Do you ever feel like your technology is spying on you? Your fears are well founded, because they are.
Quartz Media launched an investigation into Android phones in conjunction with the information the devices send back to Google, and the results are just as I have always thought.
According to Quartz:
Since the beginning of 2017, Android phones have been collecting the addresses of nearby cellular towers—even when location services are disabled—and sending that data back to Google. The result is that Google, the unit of Alphabet behind Android, has access to data about individuals’ locations and their movements that go far beyond a reasonable consumer expectation of privacy.
The report states that it doesn’t matter whether you turn off your Android phone’s location setting, aren’t using any applications (apps) or the phone doesn’t have a SIM card inserted. You are being spied on.
As long as your phone is connected to some sort of internet connection — whether it be WiFi or 4G services — Android can pinpoint your location and then sends that information back to Google.
There’s no doubt that Google will eventually issue a statement saying something to the effect of, “Google is not using location information for any nefarious purpose.”
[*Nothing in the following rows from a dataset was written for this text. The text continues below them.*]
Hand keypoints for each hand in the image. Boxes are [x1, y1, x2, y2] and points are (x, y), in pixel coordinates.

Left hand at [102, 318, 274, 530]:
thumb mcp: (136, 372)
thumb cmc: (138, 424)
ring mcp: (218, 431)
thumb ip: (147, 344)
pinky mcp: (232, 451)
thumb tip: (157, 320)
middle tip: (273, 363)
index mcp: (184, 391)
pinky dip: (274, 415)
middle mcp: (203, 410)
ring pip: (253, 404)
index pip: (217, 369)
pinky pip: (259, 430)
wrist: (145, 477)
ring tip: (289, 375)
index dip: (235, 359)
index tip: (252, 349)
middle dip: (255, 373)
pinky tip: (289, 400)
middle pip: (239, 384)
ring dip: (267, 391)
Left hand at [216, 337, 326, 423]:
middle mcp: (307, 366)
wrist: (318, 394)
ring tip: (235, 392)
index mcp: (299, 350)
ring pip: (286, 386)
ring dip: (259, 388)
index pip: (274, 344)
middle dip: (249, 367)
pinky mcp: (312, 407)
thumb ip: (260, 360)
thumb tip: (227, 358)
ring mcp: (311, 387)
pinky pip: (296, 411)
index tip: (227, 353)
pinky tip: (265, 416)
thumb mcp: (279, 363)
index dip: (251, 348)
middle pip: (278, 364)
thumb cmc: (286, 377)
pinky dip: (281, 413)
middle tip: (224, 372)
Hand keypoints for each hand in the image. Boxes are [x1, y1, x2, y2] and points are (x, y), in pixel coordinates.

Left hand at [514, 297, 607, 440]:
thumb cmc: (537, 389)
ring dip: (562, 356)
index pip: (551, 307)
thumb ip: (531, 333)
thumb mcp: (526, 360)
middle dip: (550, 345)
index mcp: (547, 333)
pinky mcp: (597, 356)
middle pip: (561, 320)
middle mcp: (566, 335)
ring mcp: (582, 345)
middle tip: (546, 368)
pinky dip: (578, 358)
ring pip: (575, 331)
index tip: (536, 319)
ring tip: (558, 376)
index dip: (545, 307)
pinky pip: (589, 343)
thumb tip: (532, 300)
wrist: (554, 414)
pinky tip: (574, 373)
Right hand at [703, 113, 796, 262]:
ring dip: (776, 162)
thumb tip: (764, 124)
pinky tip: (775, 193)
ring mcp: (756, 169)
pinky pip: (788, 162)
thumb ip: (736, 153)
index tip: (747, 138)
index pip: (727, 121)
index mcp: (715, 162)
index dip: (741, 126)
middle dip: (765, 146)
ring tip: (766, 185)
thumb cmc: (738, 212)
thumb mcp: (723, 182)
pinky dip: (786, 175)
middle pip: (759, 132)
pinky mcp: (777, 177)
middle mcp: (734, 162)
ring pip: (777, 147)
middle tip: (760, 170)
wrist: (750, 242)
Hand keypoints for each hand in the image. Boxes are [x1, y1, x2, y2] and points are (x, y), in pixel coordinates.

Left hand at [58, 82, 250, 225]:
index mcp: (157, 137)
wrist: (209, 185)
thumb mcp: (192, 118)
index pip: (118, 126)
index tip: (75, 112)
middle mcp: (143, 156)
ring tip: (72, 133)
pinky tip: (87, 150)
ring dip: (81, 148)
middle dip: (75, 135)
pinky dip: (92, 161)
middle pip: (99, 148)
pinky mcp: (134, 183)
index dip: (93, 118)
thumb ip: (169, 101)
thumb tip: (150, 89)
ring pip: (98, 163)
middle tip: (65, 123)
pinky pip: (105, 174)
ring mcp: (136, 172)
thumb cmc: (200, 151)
The thing is, unless location services are turned on, I don’t want Google invading any part of my life for any purpose.
Speaking of which, Quartz contacted Google, and this is what Quartz was told:
Quartz observed the data collection occur and contacted Google, which confirmed the practice.
The cell tower addresses have been included in information sent to the system Google uses to manage push notifications and messages on Android phones for the past 11 months, according to a Google spokesperson. They were never used or stored, the spokesperson said, and the company is now taking steps to end the practice after being contacted by Quartz. By the end of November, the company said, Android phones will no longer send cell-tower location data to Google, at least as part of this particular service, which consumers cannot disable.
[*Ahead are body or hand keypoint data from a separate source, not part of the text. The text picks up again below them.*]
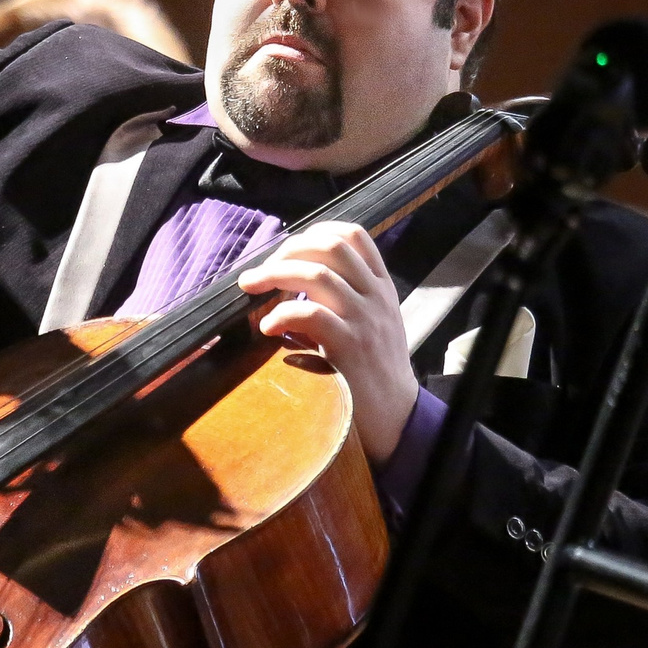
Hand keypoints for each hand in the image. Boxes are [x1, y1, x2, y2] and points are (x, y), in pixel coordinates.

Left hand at [237, 221, 416, 466]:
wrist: (396, 415)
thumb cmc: (374, 371)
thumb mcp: (370, 323)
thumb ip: (344, 297)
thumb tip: (291, 281)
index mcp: (380, 287)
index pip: (354, 235)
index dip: (315, 231)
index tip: (288, 247)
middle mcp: (375, 297)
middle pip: (331, 246)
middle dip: (289, 250)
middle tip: (262, 270)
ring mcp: (365, 320)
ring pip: (317, 274)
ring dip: (274, 274)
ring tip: (251, 287)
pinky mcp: (350, 347)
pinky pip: (310, 315)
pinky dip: (281, 315)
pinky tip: (267, 327)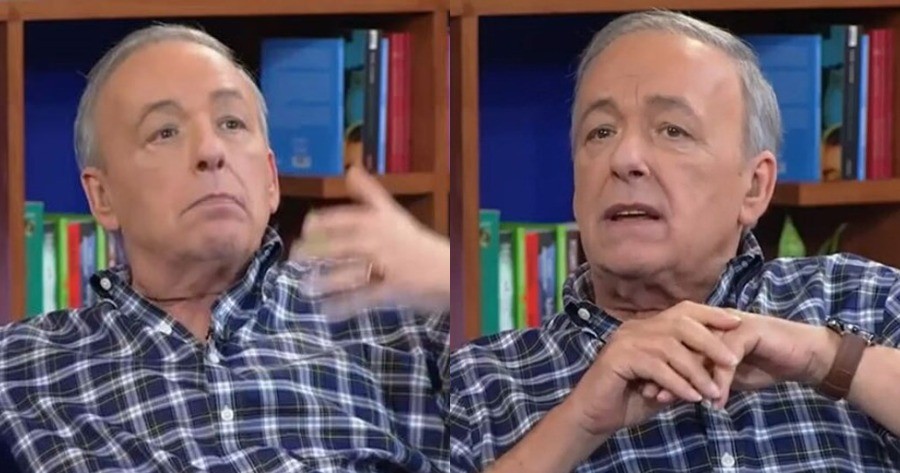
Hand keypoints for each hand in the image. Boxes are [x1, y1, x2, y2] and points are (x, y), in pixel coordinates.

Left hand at [291, 166, 449, 314]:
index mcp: (379, 221)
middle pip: (342, 246)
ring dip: (325, 281)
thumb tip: (350, 170)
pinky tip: (327, 310)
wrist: (446, 268)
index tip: (305, 227)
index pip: (346, 218)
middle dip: (316, 252)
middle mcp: (380, 241)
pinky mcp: (390, 289)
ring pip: (349, 273)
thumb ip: (369, 193)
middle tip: (295, 257)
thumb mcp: (393, 213)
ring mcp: (385, 267)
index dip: (323, 223)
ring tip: (305, 286)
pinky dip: (343, 306)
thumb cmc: (413, 241)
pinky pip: (362, 298)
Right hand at [565, 301, 741, 436]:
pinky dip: (677, 383)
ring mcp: (625, 340)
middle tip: (732, 360)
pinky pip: (656, 367)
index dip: (711, 315)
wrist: (593, 415)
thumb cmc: (629, 399)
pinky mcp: (618, 358)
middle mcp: (636, 328)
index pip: (683, 310)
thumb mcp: (666, 382)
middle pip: (680, 323)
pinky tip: (691, 397)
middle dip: (710, 341)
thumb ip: (687, 371)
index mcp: (647, 327)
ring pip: (670, 347)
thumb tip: (721, 366)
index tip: (737, 323)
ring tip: (714, 391)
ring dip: (696, 370)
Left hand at [644, 311, 838, 408]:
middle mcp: (712, 322)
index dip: (658, 367)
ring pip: (698, 352)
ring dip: (686, 378)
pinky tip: (715, 400)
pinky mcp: (747, 331)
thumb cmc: (764, 364)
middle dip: (663, 372)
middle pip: (678, 346)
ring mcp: (728, 324)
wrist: (804, 356)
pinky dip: (719, 381)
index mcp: (704, 328)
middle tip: (650, 394)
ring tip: (673, 400)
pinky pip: (726, 359)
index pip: (672, 346)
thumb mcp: (726, 375)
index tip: (643, 389)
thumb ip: (701, 378)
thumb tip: (673, 393)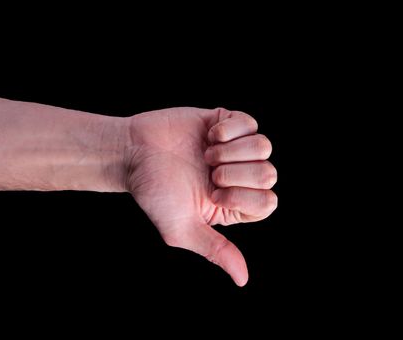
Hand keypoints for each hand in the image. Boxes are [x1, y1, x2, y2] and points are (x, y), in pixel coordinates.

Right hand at [126, 107, 277, 285]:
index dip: (241, 197)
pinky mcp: (227, 122)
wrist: (133, 153)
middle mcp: (240, 177)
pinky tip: (208, 136)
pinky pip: (250, 122)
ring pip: (264, 146)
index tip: (212, 194)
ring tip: (207, 154)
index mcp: (235, 204)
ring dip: (231, 151)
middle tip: (209, 173)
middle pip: (269, 174)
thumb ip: (216, 250)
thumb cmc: (155, 194)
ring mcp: (236, 148)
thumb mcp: (182, 229)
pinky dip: (228, 129)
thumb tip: (242, 280)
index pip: (268, 202)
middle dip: (235, 173)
“In January of this year, we began looking into using Cell ID codes as an additional signal to further improve the speed and performance of message delivery,” the Google spokesperson said in an email. “However, we never incorporated Cell ID into our network sync system, so that data was immediately discarded, and we updated it to no longer request Cell ID.”
Sure ya are.
It’s pretty convenient that once Google got caught in this practice they claim that measures have been in place to end this practice at the end of the very month they got caught.
Keep a skeptical mind, folks. There’s always a price to be paid for progress.